= Beginning of Section =
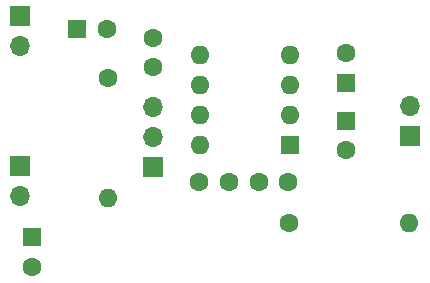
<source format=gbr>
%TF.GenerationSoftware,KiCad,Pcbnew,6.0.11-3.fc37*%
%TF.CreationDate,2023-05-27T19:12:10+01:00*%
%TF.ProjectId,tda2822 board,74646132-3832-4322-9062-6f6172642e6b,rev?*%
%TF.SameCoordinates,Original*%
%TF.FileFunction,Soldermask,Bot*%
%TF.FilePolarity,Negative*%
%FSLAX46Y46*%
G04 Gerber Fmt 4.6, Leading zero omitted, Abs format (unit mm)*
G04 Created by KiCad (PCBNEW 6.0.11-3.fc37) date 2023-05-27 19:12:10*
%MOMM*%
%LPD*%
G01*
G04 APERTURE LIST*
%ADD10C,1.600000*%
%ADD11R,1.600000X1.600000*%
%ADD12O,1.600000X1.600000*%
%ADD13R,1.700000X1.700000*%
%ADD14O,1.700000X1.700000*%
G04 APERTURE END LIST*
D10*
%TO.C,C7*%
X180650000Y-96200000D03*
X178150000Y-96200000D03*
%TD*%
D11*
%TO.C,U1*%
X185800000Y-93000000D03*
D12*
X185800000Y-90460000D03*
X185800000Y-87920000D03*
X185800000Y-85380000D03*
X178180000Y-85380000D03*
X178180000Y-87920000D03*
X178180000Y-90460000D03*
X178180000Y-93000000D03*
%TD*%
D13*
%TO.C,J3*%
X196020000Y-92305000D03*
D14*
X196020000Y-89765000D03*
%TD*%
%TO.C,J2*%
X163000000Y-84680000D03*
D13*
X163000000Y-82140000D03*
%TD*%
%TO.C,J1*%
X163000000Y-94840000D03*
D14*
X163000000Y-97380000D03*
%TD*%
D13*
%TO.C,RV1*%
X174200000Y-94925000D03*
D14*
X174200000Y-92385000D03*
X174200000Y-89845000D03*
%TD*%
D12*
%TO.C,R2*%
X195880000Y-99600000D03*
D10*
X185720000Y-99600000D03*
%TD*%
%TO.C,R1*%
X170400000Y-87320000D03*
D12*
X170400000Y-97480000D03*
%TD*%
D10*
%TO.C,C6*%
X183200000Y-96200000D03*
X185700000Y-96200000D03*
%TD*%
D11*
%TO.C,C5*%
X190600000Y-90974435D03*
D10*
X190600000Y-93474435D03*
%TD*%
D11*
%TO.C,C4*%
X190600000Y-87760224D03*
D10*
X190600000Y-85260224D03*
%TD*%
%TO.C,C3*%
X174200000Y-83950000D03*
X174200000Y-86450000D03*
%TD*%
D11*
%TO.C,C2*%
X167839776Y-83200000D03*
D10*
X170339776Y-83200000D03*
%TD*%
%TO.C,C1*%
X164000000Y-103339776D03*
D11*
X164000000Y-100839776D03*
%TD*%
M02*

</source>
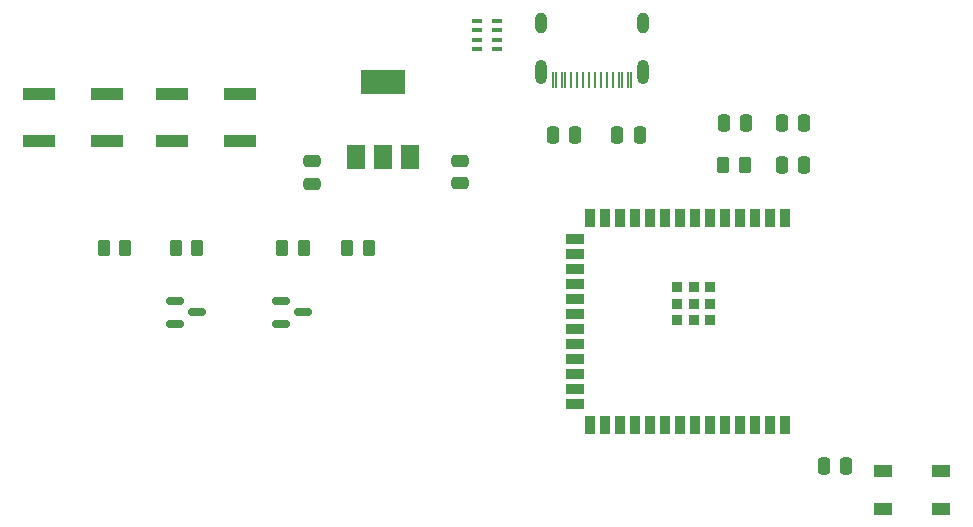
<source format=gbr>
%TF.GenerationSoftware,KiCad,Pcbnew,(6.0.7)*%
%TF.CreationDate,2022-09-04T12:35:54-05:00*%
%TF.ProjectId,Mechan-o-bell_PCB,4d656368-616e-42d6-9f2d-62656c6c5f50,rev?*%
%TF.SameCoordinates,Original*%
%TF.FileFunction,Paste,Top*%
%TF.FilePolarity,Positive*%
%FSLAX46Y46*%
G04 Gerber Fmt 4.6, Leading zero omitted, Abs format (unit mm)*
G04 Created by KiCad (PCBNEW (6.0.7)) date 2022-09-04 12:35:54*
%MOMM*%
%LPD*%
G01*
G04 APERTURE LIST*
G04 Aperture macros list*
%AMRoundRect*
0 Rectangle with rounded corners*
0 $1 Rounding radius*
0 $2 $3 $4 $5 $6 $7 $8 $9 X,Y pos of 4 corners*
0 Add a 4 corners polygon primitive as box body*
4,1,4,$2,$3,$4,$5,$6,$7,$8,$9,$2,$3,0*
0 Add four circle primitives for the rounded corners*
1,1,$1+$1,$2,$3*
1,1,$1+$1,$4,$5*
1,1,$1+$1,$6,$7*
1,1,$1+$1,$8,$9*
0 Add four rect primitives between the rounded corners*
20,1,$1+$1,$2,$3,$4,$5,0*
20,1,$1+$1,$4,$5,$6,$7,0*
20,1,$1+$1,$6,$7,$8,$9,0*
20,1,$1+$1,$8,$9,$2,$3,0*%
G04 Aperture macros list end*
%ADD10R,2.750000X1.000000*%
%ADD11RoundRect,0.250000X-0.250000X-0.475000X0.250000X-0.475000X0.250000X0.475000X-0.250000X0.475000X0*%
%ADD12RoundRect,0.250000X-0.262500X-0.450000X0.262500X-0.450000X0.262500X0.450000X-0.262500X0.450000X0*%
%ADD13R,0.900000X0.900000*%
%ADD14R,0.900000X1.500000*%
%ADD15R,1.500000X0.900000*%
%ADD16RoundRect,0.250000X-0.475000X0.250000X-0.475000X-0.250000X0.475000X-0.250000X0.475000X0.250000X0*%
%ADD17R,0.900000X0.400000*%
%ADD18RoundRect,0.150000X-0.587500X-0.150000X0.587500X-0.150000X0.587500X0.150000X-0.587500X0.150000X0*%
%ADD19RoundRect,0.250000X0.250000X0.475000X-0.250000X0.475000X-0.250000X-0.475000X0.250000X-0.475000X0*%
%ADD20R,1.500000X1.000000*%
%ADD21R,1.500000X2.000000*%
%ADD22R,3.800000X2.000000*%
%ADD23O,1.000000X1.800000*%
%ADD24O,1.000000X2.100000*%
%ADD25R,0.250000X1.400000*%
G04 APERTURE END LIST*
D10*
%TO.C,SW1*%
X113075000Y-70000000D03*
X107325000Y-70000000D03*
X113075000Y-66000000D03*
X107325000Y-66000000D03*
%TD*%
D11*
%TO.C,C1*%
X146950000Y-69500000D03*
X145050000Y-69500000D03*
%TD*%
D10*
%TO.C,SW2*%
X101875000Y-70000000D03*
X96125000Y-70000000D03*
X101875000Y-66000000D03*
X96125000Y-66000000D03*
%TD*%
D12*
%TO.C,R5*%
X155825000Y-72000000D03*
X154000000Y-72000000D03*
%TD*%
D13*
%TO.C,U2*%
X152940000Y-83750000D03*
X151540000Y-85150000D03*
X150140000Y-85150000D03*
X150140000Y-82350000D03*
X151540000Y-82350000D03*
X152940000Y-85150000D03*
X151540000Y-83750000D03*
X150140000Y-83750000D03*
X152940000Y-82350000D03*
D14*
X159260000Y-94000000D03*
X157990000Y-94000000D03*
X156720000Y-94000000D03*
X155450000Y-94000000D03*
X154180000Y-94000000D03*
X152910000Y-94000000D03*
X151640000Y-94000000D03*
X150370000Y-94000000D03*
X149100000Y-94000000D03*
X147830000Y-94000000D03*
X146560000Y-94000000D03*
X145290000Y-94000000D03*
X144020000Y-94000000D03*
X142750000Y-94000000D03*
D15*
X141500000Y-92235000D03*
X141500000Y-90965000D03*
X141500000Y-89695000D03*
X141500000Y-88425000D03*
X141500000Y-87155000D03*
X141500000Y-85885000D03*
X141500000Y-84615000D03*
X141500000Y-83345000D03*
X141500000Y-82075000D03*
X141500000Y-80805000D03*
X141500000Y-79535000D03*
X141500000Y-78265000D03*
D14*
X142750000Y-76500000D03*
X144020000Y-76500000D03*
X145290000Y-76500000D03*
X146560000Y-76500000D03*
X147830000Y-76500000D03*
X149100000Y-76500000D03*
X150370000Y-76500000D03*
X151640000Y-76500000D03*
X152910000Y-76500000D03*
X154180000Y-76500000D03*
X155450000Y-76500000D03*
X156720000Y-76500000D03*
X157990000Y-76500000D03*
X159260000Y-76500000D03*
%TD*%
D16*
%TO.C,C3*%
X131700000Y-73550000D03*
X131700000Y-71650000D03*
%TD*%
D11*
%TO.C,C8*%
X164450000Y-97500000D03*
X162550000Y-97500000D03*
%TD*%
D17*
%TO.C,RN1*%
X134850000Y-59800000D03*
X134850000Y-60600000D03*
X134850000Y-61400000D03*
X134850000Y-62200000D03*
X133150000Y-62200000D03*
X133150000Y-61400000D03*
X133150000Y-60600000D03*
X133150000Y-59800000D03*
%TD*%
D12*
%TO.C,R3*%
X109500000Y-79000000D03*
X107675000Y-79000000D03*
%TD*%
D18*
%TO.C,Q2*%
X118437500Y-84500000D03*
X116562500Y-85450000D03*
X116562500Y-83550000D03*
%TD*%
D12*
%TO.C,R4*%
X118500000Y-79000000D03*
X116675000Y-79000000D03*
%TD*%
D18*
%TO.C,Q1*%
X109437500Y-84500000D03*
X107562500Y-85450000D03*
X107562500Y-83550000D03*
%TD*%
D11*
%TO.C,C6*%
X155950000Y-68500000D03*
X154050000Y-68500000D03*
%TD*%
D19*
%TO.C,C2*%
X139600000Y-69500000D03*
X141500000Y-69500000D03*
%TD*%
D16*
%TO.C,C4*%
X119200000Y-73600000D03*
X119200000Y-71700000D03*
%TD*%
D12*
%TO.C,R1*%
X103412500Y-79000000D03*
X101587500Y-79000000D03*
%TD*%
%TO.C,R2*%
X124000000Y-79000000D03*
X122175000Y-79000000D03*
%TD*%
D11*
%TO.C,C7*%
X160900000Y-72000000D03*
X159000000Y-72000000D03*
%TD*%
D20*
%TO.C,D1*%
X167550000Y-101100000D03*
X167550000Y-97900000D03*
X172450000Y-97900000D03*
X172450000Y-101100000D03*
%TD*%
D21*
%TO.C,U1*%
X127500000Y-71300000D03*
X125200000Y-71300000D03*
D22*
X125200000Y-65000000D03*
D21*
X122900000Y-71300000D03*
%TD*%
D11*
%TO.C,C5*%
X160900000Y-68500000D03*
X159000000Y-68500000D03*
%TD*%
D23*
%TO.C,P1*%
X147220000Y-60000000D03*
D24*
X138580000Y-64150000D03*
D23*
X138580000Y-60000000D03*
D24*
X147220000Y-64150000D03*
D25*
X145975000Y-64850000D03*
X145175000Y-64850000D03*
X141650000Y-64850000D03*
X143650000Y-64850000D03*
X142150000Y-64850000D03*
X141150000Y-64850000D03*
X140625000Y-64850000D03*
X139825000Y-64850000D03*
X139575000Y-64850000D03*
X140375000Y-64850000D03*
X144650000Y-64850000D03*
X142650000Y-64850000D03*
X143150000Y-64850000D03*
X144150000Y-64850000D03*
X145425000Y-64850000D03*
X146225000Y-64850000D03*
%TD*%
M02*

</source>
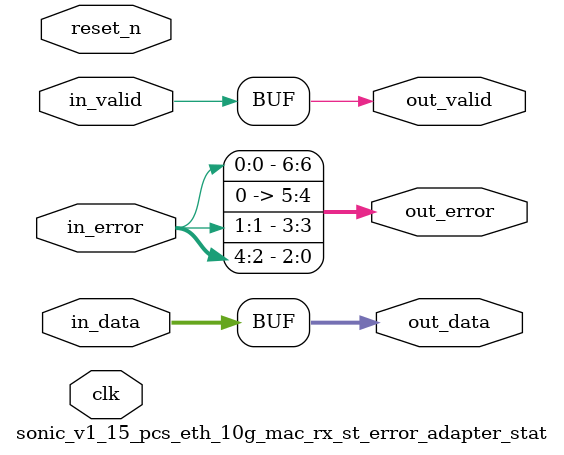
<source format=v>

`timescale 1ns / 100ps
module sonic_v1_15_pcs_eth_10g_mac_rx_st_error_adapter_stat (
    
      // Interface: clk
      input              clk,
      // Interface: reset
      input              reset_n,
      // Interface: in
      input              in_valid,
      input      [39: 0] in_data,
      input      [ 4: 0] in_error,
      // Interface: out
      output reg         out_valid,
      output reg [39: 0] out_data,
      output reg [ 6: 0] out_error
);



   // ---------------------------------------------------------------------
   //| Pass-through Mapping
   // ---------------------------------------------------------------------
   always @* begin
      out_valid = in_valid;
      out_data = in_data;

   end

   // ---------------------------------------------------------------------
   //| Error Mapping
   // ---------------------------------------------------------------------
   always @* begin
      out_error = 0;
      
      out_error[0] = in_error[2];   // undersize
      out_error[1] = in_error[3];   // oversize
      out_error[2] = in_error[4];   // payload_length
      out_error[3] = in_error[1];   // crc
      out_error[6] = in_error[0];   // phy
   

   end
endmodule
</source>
= End of Section =
Across the entries above, find each line with the word "GenerationSoftware" and please copy it out.

_SOLVED PROBLEM_
%TF.GenerationSoftware,KiCad,Pcbnew,6.0.11-3.fc37*%
%TF.GenerationSoftware,KiCad,Pcbnew,(6.0.7)*%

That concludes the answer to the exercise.